▶ Text block
-=-=-=-=-

IF there’s one thing I hate about today’s wonderful and fascinating communication technology it’s that it’s totally addictive.

Thanks to the latest Smartphones, you can check on your emails and social media wherever you happen to be. So frequently looking at your phone – iPad, laptop or computer – takes away large chunks of your life.

We’re not alone in this. In spite of a decline in active users over the last year or so, Facebook remains the largest online community with 82 per cent of the world’s population, excluding China, having a Facebook account. This equates to four in 10 people using the platform regularly.

YouTube is still the most popular social network with a visitation rate 8 per cent higher than Facebook. Of course, I found out all this stuff online, using Safari on my phone!

The reality of this is that many of us are obsessive about checking our email and Facebook accounts, just in case someone has either contacted us (usually Groupon) or posted any sort of message that might just be of vague interest to us.

I know it’s not just me because you can tell when people have posted something or when they’ve replied to email. So how can we devise a more rational and less time-consuming approach to communication?

One way would be to learn to ignore the ping, buzz or whatever other notification there is on our phones that tell us someone has sent us an email, text, posted on Facebook or pipped us on ebay.

-=-=-=-=-

[Stored data entries]
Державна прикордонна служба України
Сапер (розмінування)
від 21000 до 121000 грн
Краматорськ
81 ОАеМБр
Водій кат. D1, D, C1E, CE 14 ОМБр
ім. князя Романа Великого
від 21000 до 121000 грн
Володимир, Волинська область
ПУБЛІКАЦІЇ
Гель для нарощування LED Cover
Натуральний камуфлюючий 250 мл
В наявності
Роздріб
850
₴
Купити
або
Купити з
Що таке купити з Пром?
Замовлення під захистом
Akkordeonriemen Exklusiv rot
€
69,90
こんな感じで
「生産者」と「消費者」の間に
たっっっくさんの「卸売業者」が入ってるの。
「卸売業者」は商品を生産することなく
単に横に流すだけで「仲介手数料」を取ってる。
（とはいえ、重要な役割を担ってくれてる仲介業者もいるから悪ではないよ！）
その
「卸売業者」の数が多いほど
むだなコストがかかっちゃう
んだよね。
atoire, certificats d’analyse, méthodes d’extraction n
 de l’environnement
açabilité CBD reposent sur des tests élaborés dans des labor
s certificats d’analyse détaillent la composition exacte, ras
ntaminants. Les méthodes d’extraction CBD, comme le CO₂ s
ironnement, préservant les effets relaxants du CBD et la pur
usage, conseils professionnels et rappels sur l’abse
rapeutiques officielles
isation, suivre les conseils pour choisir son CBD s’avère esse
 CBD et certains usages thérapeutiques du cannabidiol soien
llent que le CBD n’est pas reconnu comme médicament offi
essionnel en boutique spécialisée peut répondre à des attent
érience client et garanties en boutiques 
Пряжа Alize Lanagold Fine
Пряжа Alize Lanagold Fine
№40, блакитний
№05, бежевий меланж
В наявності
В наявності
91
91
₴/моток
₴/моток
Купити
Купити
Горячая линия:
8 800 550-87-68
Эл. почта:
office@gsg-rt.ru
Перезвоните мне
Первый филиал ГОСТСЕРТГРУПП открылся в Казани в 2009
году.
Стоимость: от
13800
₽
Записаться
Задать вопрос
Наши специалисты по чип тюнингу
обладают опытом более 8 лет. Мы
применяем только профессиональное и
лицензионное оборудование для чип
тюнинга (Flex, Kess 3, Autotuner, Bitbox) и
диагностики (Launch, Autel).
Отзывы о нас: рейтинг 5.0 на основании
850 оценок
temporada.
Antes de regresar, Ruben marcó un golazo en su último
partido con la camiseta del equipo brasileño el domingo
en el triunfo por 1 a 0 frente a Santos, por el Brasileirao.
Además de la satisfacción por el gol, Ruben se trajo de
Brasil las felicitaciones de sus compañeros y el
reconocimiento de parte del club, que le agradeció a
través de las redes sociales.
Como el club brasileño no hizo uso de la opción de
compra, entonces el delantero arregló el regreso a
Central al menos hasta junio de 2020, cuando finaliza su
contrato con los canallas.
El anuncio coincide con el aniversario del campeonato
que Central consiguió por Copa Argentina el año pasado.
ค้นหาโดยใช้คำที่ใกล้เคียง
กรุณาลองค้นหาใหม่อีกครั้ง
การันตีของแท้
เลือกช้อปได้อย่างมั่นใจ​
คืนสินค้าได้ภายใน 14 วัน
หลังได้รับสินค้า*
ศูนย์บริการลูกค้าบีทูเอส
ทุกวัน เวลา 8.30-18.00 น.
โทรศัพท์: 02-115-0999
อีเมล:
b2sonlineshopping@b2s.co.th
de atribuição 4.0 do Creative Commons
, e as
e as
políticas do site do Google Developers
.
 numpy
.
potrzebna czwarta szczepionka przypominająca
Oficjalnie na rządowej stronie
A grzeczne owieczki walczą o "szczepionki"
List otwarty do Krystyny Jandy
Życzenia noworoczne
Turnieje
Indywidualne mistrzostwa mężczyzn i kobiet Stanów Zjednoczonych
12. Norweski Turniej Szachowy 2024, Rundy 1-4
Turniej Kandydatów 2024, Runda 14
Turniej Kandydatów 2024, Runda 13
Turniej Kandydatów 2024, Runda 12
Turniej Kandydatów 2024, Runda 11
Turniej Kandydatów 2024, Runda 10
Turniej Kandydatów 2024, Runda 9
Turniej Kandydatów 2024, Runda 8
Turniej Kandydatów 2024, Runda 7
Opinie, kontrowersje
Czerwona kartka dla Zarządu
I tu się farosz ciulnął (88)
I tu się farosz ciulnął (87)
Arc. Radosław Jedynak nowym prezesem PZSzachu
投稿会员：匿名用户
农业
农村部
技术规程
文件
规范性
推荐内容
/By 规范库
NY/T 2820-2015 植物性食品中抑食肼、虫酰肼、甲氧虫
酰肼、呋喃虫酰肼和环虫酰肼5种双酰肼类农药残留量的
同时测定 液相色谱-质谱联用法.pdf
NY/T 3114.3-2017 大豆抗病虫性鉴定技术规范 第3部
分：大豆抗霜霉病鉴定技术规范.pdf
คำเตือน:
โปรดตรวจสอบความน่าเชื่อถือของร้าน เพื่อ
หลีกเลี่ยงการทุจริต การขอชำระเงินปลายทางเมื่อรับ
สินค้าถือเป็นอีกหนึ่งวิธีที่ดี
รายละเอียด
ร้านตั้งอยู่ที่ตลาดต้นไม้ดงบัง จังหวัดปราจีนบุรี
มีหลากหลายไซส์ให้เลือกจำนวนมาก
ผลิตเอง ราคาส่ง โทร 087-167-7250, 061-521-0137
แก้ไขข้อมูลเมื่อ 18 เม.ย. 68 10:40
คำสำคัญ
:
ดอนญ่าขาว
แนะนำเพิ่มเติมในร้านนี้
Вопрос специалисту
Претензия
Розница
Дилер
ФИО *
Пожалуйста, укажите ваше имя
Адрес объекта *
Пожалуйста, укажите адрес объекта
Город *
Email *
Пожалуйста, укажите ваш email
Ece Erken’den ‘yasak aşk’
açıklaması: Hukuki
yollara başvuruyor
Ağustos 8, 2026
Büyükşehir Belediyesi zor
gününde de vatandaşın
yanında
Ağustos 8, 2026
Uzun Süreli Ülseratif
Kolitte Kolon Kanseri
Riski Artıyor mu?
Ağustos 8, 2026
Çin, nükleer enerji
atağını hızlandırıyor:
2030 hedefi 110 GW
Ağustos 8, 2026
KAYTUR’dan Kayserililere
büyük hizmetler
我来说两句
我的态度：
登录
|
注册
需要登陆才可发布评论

-=-=-=-=-

▶ Check your understanding
1 – From the piece on phone addiction, give again the passage starting at "The reality of" and ending at "us on ebay.".
2 – List the devices named in the phone addiction piece in the sentence beginning "So frequently looking at your phone".
3 – Write the next part of the piece on phone addiction, picking up after its final sentence.

▶ Your written answers
1 –
The reality of this is that many of us are obsessive about checking our email and Facebook accounts, just in case someone has either contacted us (usually Groupon) or posted any sort of message that might just be of vague interest to us.

I know it’s not just me because you can tell when people have posted something or when they’ve replied to email. So how can we devise a more rational and less time-consuming approach to communication?

One way would be to learn to ignore the ping, buzz or whatever other notification there is on our phones that tell us someone has sent us an email, text, posted on Facebook or pipped us on ebay.

2 – phone, iPad, laptop, computer

3 –
For many, this takes a strong will. After all, a text could be about a life-threatening illness just diagnosed in our nearest and dearest, an accident or other fateful missive. An email might be information vital to our work and wellbeing, and a post might be a notification about a friend in need – lying dead in a ditch or whatever.

Really? No. Unless we are terribly unlucky, nothing dreadful has probably befallen anyone we care about in the hours or minutes since we last checked and probably won’t if we don’t check for another few hours, either.

Keep phones on by all means but, perhaps by rationing all our social communication areas, we can just give ourselves a bit of freedom to be unavailable. How about that? Being completely unavailable for a couple of hours.

I just don’t think the world will come to an end. Do you?